▸ **ФРАГМЕНТ ДОКУМЕНТА**:
--------------------------------------------------

Герой Поисков прекрасно понимает недостатки объективистской литературы. Хорошо известно, против кого с ненавистью выступал Пруст: против Сен-Бева, для которого приоткрывание истины неотделимо от «собеседования», от повествовательного метода, посредством которого из совершенно произвольных данных предполагается извлечь некую общеизвестную истину. Против Гонкуров, которые вначале разлагают на части персонаж или предмет, затем его складывают, архитектурно компонуя фрагменты, перечерчивая линии и проекции, дабы получить в результате некие экзотические истины [Кстати, Гонкуры также убеждены в важности разговора). Против реалистического или популярного искусства, которое верит в ценности интеллекта, в ясные определения, равно как и в возвышенный сюжет. Следует оценивать методы по результатам, например, по тем жалким поделкам, что Сен-Бев писал вслед за Бальзакам, Стендалем или Бодлером.

--------------------------------------------------

▸ **ВЫДЕРЖКИ ИЗ ДАННЫХ**:
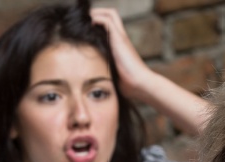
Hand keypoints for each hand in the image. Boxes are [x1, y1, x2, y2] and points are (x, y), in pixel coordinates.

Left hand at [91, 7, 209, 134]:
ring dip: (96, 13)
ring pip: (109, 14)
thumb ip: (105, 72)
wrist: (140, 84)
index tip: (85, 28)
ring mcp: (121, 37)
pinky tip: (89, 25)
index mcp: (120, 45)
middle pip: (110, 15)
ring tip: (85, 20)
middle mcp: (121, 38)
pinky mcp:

--------------------------------------------------

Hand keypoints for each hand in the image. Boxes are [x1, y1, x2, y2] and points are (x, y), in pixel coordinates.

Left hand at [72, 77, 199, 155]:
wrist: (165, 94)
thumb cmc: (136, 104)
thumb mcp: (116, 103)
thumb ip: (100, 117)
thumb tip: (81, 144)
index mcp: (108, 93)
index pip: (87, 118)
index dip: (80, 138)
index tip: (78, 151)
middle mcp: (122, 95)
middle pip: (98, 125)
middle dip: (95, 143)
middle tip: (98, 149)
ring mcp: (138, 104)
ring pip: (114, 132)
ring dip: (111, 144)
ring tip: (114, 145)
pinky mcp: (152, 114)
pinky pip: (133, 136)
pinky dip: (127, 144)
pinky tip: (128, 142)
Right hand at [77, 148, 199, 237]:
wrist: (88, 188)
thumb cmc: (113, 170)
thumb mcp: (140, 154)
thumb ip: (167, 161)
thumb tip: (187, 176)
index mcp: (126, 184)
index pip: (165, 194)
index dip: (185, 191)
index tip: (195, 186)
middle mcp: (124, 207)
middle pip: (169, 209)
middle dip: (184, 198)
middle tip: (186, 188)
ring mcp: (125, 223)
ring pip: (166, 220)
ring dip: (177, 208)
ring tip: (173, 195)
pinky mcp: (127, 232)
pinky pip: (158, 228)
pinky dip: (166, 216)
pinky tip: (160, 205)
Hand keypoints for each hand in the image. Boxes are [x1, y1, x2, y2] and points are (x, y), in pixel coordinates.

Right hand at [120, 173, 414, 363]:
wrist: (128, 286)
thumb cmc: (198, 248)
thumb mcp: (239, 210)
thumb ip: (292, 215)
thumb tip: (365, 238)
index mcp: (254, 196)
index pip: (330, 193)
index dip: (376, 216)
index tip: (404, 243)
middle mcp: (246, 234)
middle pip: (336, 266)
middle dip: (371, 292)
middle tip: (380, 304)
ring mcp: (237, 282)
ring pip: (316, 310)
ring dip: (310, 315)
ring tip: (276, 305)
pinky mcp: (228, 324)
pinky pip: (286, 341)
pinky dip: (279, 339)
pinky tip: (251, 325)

--------------------------------------------------

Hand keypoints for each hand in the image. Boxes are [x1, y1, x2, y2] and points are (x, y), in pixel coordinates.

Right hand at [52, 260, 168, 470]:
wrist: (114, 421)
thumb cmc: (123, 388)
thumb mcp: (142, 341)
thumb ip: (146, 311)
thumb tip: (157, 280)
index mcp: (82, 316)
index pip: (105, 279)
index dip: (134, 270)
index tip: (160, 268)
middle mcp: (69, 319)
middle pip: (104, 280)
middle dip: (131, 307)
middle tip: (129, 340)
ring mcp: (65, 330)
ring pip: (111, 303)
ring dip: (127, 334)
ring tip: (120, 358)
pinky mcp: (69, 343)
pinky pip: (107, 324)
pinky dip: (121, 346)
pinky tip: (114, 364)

--------------------------------------------------

▸ **ЗАДАНИЕ**:
Перепишите без изменений отрывок из текста о Прусте, начиная со слов «Герой Поисков прекрасно» и заканчивая словами «Стендалем или Бодлером.». Для выполнения задания используйте только текст о Прусте.

▸ **ОТВЕТ К ЗАДАНИЮ**:
Герой Поисков прекрасно понимает недостатки объективистской литературы. Хорошо известно, против кого с ненавистью выступал Пруст: против Сен-Бева, для которого приоткрывание истины неотделимо от «собеседования», от повествовательного метода, посредством которого из совершенно произвольных данных предполагается извлечь некую общеизвестную истину. Против Гонкуров, которые вначале разлагают на части персонаж или предмет, затем его складывают, архитектурно компонуя фрагменты, перечерчивая линии и проекции, дабы получить в результате некие экзотические истины [Кстати, Гонкуры также убеждены в важности разговора). Против реалистического или популярного искусства, которое верит в ценности интеллекта, в ясные определения, равно как и в возвышенный сюжет. Следует оценивать методы по результатам, например, по тем жалким поделкам, что Сен-Бев писал вслед за Бальзакам, Стендалем или Бодлером.